■ **Exercise brief**:
Extract every line of the rows below that contains the string "roll", matching case exactly.

■ **Entries shown**:
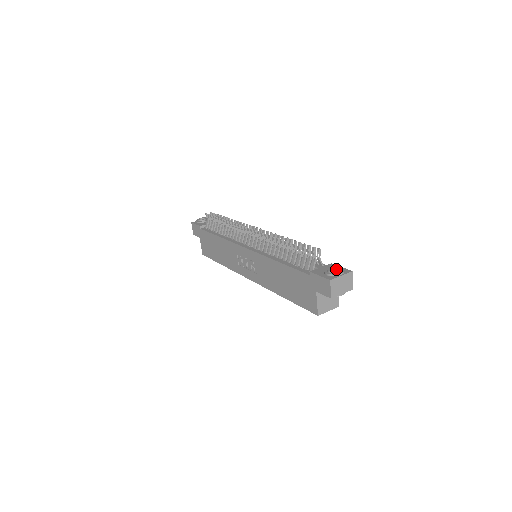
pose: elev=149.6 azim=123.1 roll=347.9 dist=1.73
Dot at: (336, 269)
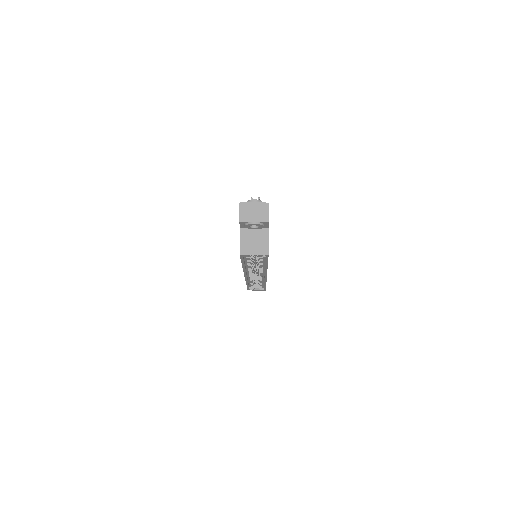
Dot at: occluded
==
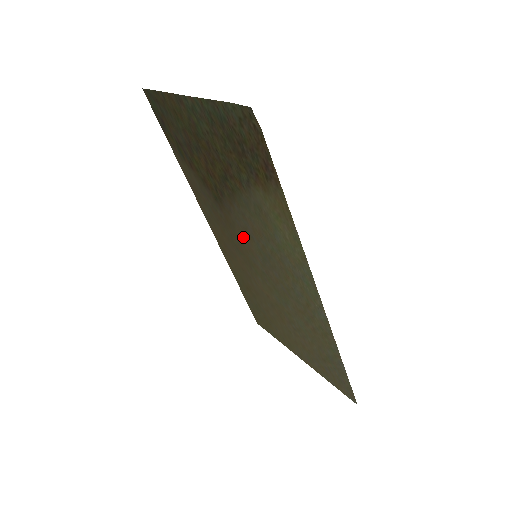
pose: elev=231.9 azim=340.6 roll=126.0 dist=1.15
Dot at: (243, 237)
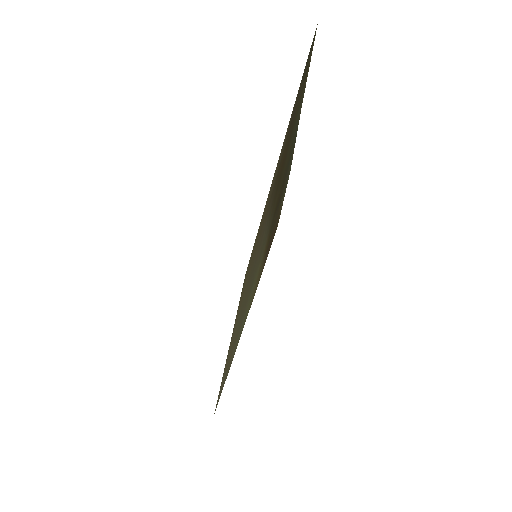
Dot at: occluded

■ **Task output**:
pose: elev=149.6 azim=123.1 roll=347.9 dist=1.73
pose: elev=231.9 azim=340.6 roll=126.0 dist=1.15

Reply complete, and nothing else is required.